Most detailed-ever images of galaxies revealed
After almost a decade of work, an international team of astronomers has published the most detailed images yet seen of galaxies beyond our own, revealing their inner workings in unprecedented detail.
The images were created from data collected by the Low Frequency Array (LOFAR), a network of more than 70,000 small antennae spread across nine European counties. The results come from years of work, including work from a team at the University of Hertfordshire, with the overall project led by Dr Leah Morabito at Durham University. The team was supported in the UK by the Science and Technology Facilities Council (STFC), and much of the data was processed on the LOFAR-UK computing cluster, managed by the University of Hertfordshire. STFC also funds the UK subscription to LOFAR including upgrade costs and operation of its LOFAR station in Hampshire.
Revealing a hidden universe of light in HD
The universe is awash with electromagnetic radiation, of which visible light comprises just the tiniest slice. From short-wavelength gamma rays and X-rays, to long-wavelength microwave and radio waves, each part of the light spectrum reveals something unique about the universe.
The LOFAR network captures images at FM radio frequencies that, unlike shorter wavelength sources like visible light, are not blocked by the clouds of dust and gas that can cover astronomical objects. Regions of space that seem dark to our eyes, actually burn brightly in radio waves – allowing astronomers to peer into star-forming regions or into the heart of galaxies themselves.
The new images, made possible because of the international nature of the collaboration, push the boundaries of what we know about galaxies and super-massive black holes. A special issue of the scientific journal Astronomy & Astrophysics is dedicated to research papers describing these images and the scientific results.
Better resolution by working together
The images reveal the inner workings of nearby and distant galaxies at a resolution 20 times sharper than typical LOFAR images. This was made possible by the unique way the team combined the signals of 70,000+ LOFAR antennae spread across Europe, with the majority located in the Netherlands. Unlike conventional array antennae that combine multiple signals in real time to produce images, LOFAR uses a new concept where the signals collected by each antenna are digitised, transported to central processor, and then combined to create an image.
Revealing jets and outflows from super-massive black holes
Super-massive black holes can be found lurking at the heart of many galaxies and many of these are ‘active’ black holes that devour in-falling matter and belch it back out into the cosmos as powerful jets and outflows of radiation. These jets are invisible to the naked eye, but they burn bright in radio waves and it is these that the new high-resolution images have focused upon.
A team led by Dr Jeremy Harwood at the University of Hertfordshire, who have been investigating the famous quasar 3C 273, said “We are now able to investigate the small-scale structure of radio jets at low frequencies, something that just wasn’t possible before the LOFAR international baselines became available.
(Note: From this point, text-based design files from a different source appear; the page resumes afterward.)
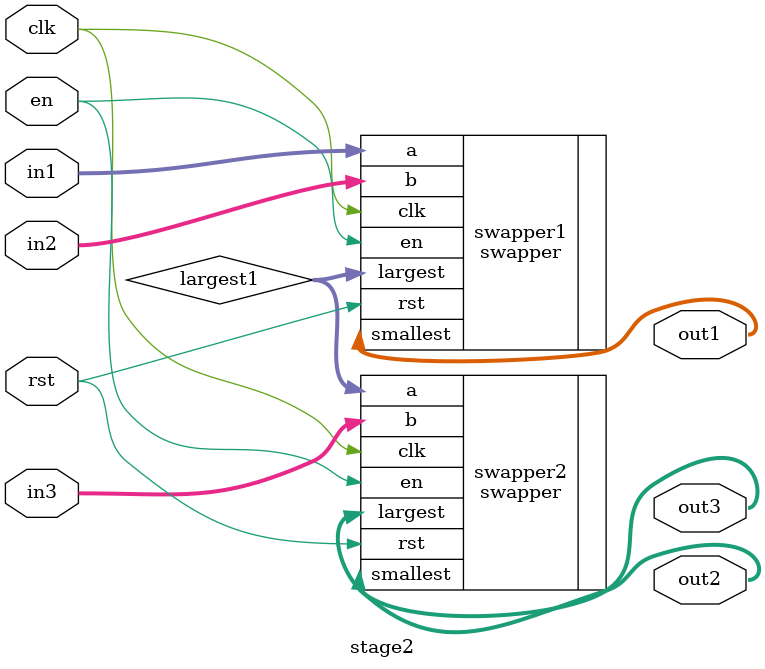
<source format=v>

module stage2#(parameter width = 8)
(
	input clk,rst,en,
	input [width-1:0]in1,in2,in3, 
	output [width-1:0]out1,out2,out3
);

wire [width-1:0] largest1;
swapper #(.width(width))swapper1
(
	.en(en),
	.clk(clk),
	.rst(rst),
	.a(in1),
	.b(in2),
	
	.smallest(out1),
	.largest(largest1)
); 

swapper #(.width(width))swapper2
(
	.en(en),
	.clk(clk),
	.rst(rst),
	.a(largest1),
	.b(in3),
	
	.smallest(out2),
	.largest(out3)
); 
endmodule
</source>
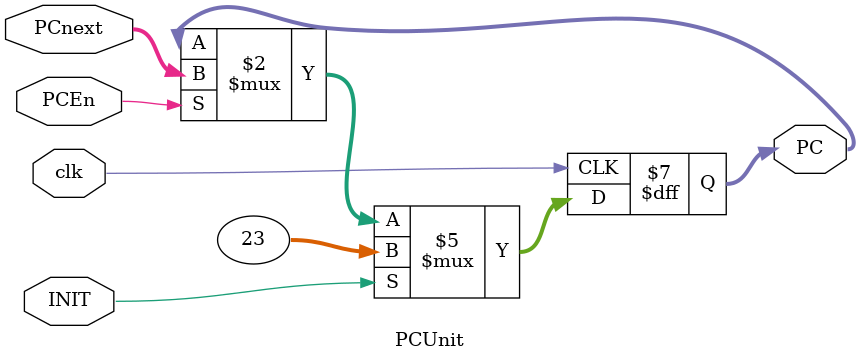
<source format=v>
`timescale 1ns / 1ps


module PCUnit(
input clk,
input PCEn,
input INIT,
input [31:0]PCnext,
output reg [31:0]PC
    );
    always@(posedge clk)
    if(INIT)
    	PC<=23;
    else if(PCEn)
        PC<=PCnext;
endmodule

</source>
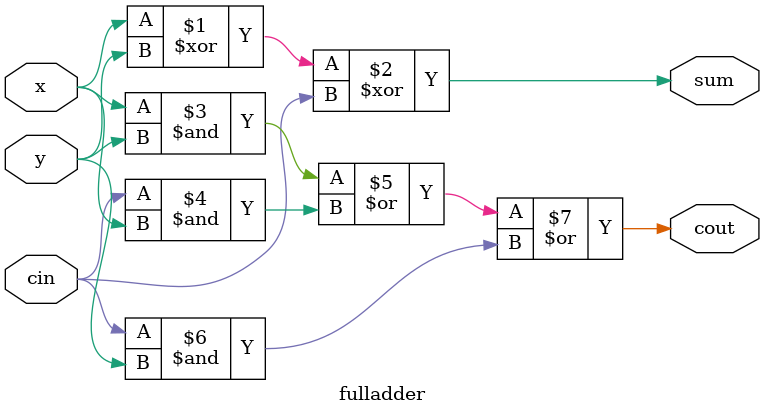
<source format=v>


module fulladder (cin, x, y, sum, cout) ;

	input cin, x,y;
	output sum, cout ;

	assign sum = ( x ^ y ^ cin ) ;
	assign cout = (x & y) | (cin & x) | (cin & y);
	
endmodule
</source>
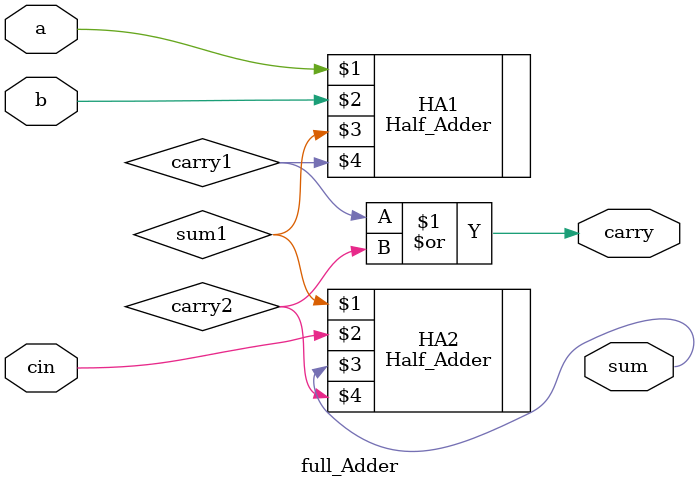
<source format=sv>
`timescale 1ns / 1ps


module full_Adder(input logic a, b, cin, output logic sum, carry);  

  logic sum1, carry1, carry2;
    Half_Adder HA1(a, b, sum1, carry1);
    Half_Adder HA2(sum1, cin, sum, carry2);    or(carry, carry1, carry2);
endmodule

</source>
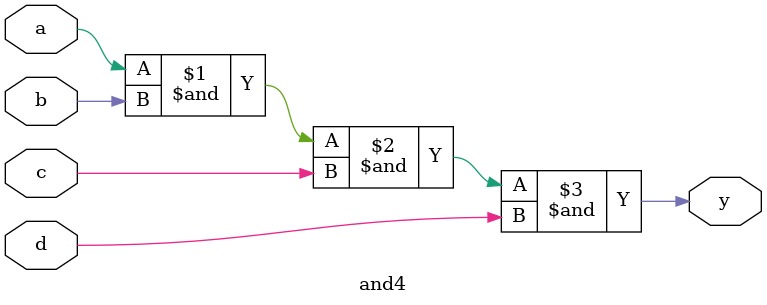
<source format=v>
module and4 (
    input wire a, b, c, d,   // Four input signals
    output wire y            // Output signal
);

assign y = a & b & c & d;   // AND all inputs together

endmodule


</source>
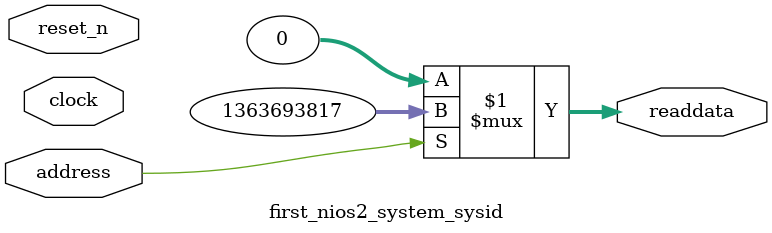
<source format=v>

`timescale 1ns / 1ps
// synthesis translate_on

// turn off superfluous verilog processor warnings 
// altera message_level Level1 
// altera message_off 10034 10035 10036 10037 10230 10240 10030 

module first_nios2_system_sysid (
               // inputs:
                address,
                clock,
                reset_n,

               // outputs:
                readdata
             )
;

  output  [ 31: 0] readdata;
  input            address;
  input            clock;
  input            reset_n;

  wire    [ 31: 0] readdata;
  //control_slave, which is an e_avalon_slave
  assign readdata = address ? 1363693817 : 0;

endmodule




</source>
This is a significant step forward in understanding how these jets and the galaxies that host them evolve over cosmic time and how the Universe came to be the way we observe it today.”
A decade-long challenge
Even before LOFAR started operations in 2012, the European team of astronomers began working to address the colossal challenge of combining the signals from more than 70,000 antennae located as much as 2,000 km apart. The result, a publicly-available data-processing pipeline, will allow astronomers from around the world to use LOFAR to make high-resolution images with relative ease.
Dr Leah Morabito of Durham University, said: “Our aim is that this allows the scientific community to use the whole European network of LOFAR telescopes for their own science, without having to spend years to become an expert.”
Super images require supercomputers
The relative ease of the experience for the end user belies the complexity of the computational challenge that makes each image possible. To produce a single image, more than 13 terabits of raw data per second – the equivalent of more than a three hundred DVDs – must be digitised, transported to a central processor, and then combined.
Dr Jeremy Harwood of the University of Hertfordshire said “Processing such large volumes of data requires immense computing power. The LOFAR-UK computing cluster that is based and managed at the University of Hertfordshire has therefore proved vital in providing the infrastructure needed to produce the high-quality images that allow researchers to make these new and exciting discoveries”.
'The resolved jet of 3C 273 at 150 MHz' is now published in Astrophysics of Galaxies.